More than half of women who have a mastectomy do not have reconstruction. We forgo tissue expanders that are placed behind the chest muscle to slowly, and sometimes painfully, increase the space for rebuilding a fake breast, or “foob” (fake + boob) as we call them in the breast cancer community. We decline implants or the removal of muscle and fat from other parts of our bellies, backs, or thighs to create a likeness of what was amputated. Some women tried or wanted to reconstruct but could not because of complications. Others had failed reconstruction. Some of us, like Tig and like me, chose to be flat.
In support groups, survivors show their reconstructed breasts and nipple tattoos to one another. Women bond over their reconstruction choices and complications. Plastic surgeons patiently explain the many ways to make a faux breast but do not always mention the option of embracing flatness. When I pass a woman on the street who has had a mastectomy, prosthetics may mask our commonality. Even though those of us who have opted out of reconstruction are in the majority, I have frequently felt like one of a few. In her cancer writings, civil rights activist and feminist, Audre Lorde asked women with mastectomies to make themselves visible to one another. Tig has done just that. She has made herself visible to me and the many other women who look like us.
There are other women with mastectomies making themselves visible. David Jay’s SCAR Project includes portraits of young breast cancer survivors and their scars.
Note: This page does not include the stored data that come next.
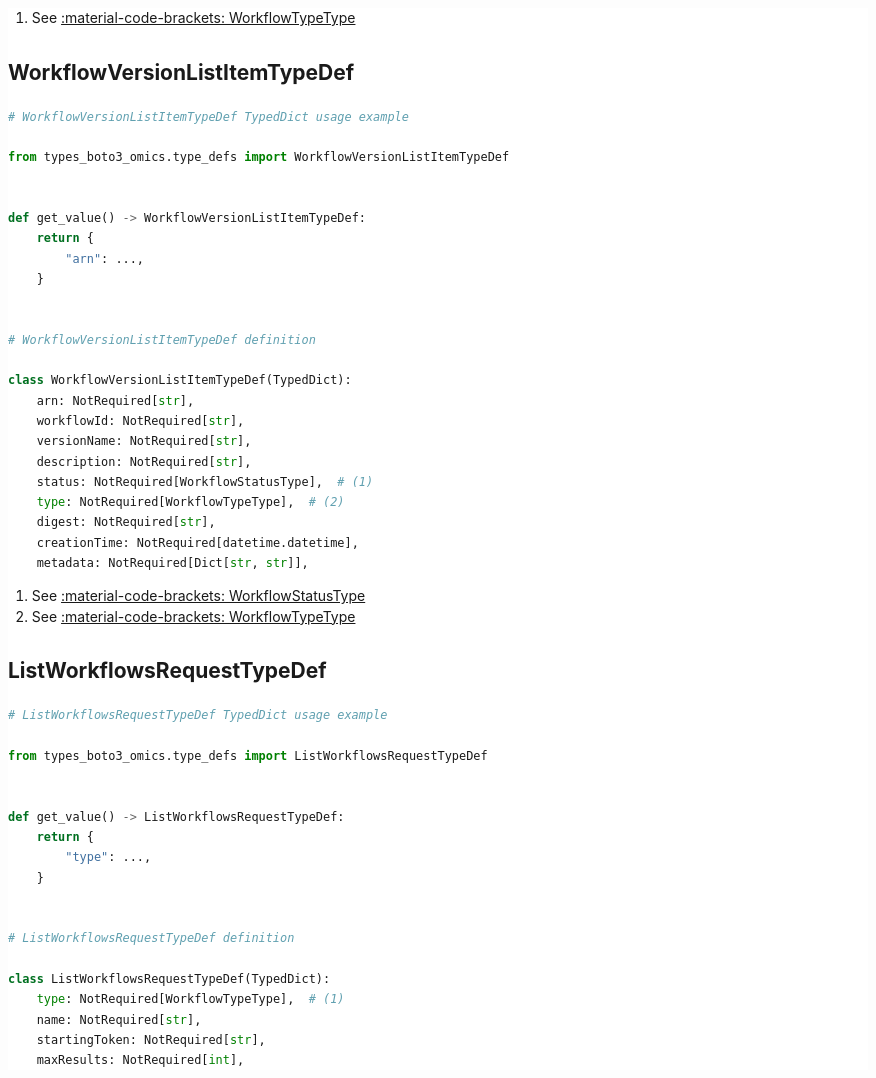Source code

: 1. See [:material-code-brackets: WorkflowTypeType](./literals.md#workflowtypetype)

## WorkflowVersionListItemTypeDef

```python
# WorkflowVersionListItemTypeDef TypedDict usage example

from types_boto3_omics.type_defs import WorkflowVersionListItemTypeDef


def get_value() -> WorkflowVersionListItemTypeDef:
    return {
        "arn": ...,
    }


# WorkflowVersionListItemTypeDef definition

class WorkflowVersionListItemTypeDef(TypedDict):
    arn: NotRequired[str],
    workflowId: NotRequired[str],
    versionName: NotRequired[str],
    description: NotRequired[str],
    status: NotRequired[WorkflowStatusType],  # (1)
    type: NotRequired[WorkflowTypeType],  # (2)
    digest: NotRequired[str],
    creationTime: NotRequired[datetime.datetime],
    metadata: NotRequired[Dict[str, str]],
```

1. See [:material-code-brackets: WorkflowStatusType](./literals.md#workflowstatustype)
2. See [:material-code-brackets: WorkflowTypeType](./literals.md#workflowtypetype)

## ListWorkflowsRequestTypeDef

```python
# ListWorkflowsRequestTypeDef TypedDict usage example

from types_boto3_omics.type_defs import ListWorkflowsRequestTypeDef


def get_value() -> ListWorkflowsRequestTypeDef:
    return {
        "type": ...,
    }


# ListWorkflowsRequestTypeDef definition

class ListWorkflowsRequestTypeDef(TypedDict):
    type: NotRequired[WorkflowTypeType],  # (1)
    name: NotRequired[str],
    startingToken: NotRequired[str],
    maxResults: NotRequired[int],
```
The first time I consciously saw a flat woman was at a New York City SCAR Project exhibition; I’d probably seen them before but never noticed. I was in the midst of chemotherapy and had not yet made a decision about what type of surgery or reconstruction I would have. The women in the SCAR Project represent the continuum of surgery choices, no reconstruction, implants, tissue transfer, unilateral and bilateral mastectomies. I spent hours in the small gallery
silently examining the women’s faces, scars, and stories as I held my husband’s hand. I’d already begun to consider not having reconstruction at that point. The portraits of the flat women struck a chord in me. I loved them, the portraits and the women, instantly and began to believe I would be ok without “foobs.”
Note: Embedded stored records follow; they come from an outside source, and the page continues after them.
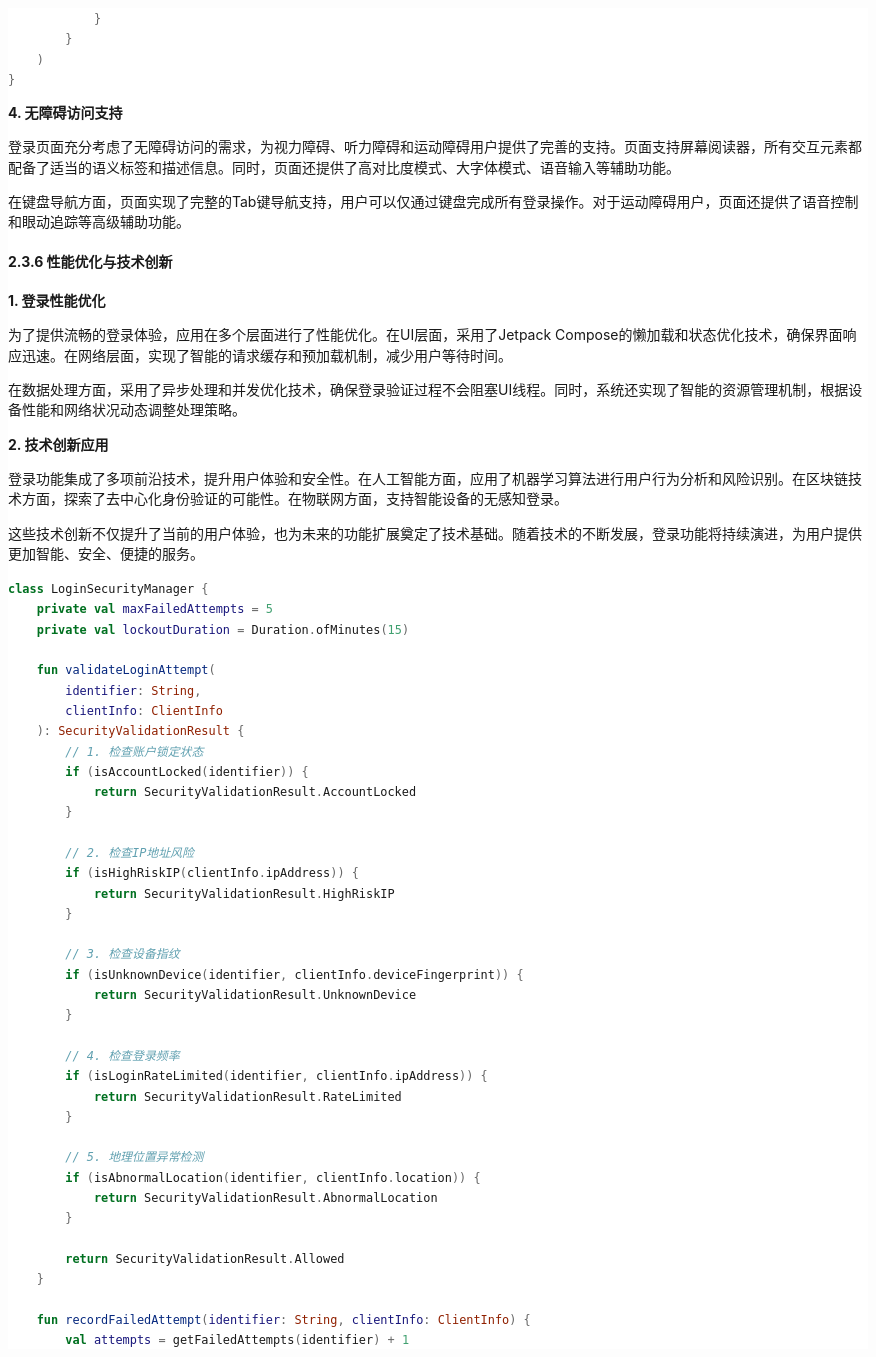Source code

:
 ```kotlin
            }
        }
    )
}
```

**4. 无障碍访问支持**

登录页面充分考虑了无障碍访问的需求，为视力障碍、听力障碍和运动障碍用户提供了完善的支持。页面支持屏幕阅读器，所有交互元素都配备了适当的语义标签和描述信息。同时，页面还提供了高对比度模式、大字体模式、语音输入等辅助功能。

在键盘导航方面，页面实现了完整的Tab键导航支持，用户可以仅通过键盘完成所有登录操作。对于运动障碍用户，页面还提供了语音控制和眼动追踪等高级辅助功能。

#### 2.3.6 性能优化与技术创新

**1. 登录性能优化**

为了提供流畅的登录体验，应用在多个层面进行了性能优化。在UI层面，采用了Jetpack Compose的懒加载和状态优化技术，确保界面响应迅速。在网络层面，实现了智能的请求缓存和预加载机制，减少用户等待时间。

在数据处理方面，采用了异步处理和并发优化技术，确保登录验证过程不会阻塞UI线程。同时，系统还实现了智能的资源管理机制，根据设备性能和网络状况动态调整处理策略。

**2. 技术创新应用**

登录功能集成了多项前沿技术，提升用户体验和安全性。在人工智能方面，应用了机器学习算法进行用户行为分析和风险识别。在区块链技术方面，探索了去中心化身份验证的可能性。在物联网方面，支持智能设备的无感知登录。

这些技术创新不仅提升了当前的用户体验，也为未来的功能扩展奠定了技术基础。随着技术的不断发展，登录功能将持续演进，为用户提供更加智能、安全、便捷的服务。

```kotlin
class LoginSecurityManager {
    private val maxFailedAttempts = 5
    private val lockoutDuration = Duration.ofMinutes(15)
    
    fun validateLoginAttempt(
        identifier: String,
        clientInfo: ClientInfo
    ): SecurityValidationResult {
        // 1. 检查账户锁定状态
        if (isAccountLocked(identifier)) {
            return SecurityValidationResult.AccountLocked
        }
        
        // 2. 检查IP地址风险
        if (isHighRiskIP(clientInfo.ipAddress)) {
            return SecurityValidationResult.HighRiskIP
        }
        
        // 3. 检查设备指纹
        if (isUnknownDevice(identifier, clientInfo.deviceFingerprint)) {
            return SecurityValidationResult.UnknownDevice
        }
        
        // 4. 检查登录频率
        if (isLoginRateLimited(identifier, clientInfo.ipAddress)) {
            return SecurityValidationResult.RateLimited
        }
        
        // 5. 地理位置异常检测
        if (isAbnormalLocation(identifier, clientInfo.location)) {
            return SecurityValidationResult.AbnormalLocation
        }
        
        return SecurityValidationResult.Allowed
    }
    
    fun recordFailedAttempt(identifier: String, clientInfo: ClientInfo) {
        val attempts = getFailedAttempts(identifier) + 1
```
Since my non-reconstruction, I’ve become aware of other projects that allow women who have had mastectomies to be visible to one another. Charise Isis is a photographer whose Grace Project includes portraits of women who have had mastectomies. Inspired by ancient Greek art, the women pose nude mirroring Greek goddesses. Sara Bartosiewicz-Hamilton and Barbie Ritzco created a support system for women who are living without reconstruction after mastectomy called Flat and Fabulous. The group offers a private space for flat women to support one another, a public Facebook page, and a website with stories, advocacy tools, and educational information. I found this group a few years after my mastectomies and discovered hundreds of like-minded women who consider themselves whole without breasts.
I try to make myself visible. I don’t wear prosthetic breasts. When I’m not at work, I sometimes wear a low cut shirt that allows for a flash of my scars. Sometimes I choose clothes that accentuate my flat chest. Not long after my surgery, I even bared my scars in a documentary. Perhaps, Tig saw it and was inspired by my visibility.
I knew it was coming, the big reveal. It’s why I wanted to watch her HBO comedy special. First, she removed her jacket. The audience erupted in applause. “Don’t tempt me, “ she said. “Of course I’m not going to take my shirt off on my special.” Then she did it; she took off her white, button down. Tig exposed her breastless chest, flat belly, the inward curve of her waist, her shoulders, and arms. The audience cheered for her, and I sobbed. Her scars are healed, much like mine. She has horizontal lines across her chest replacing her breasts and nipples.
I never imagined how much these acts of visibility would mean to me. When the audience cheered for Tig, they cheered for me. They cheered for all the women who lost their breasts to cancer or the threat of cancer. Sara, Melly, Liana, Thedra, Rebecca, Barbie, Laurie…. They cheered for us to move forward with cancer or beyond cancer.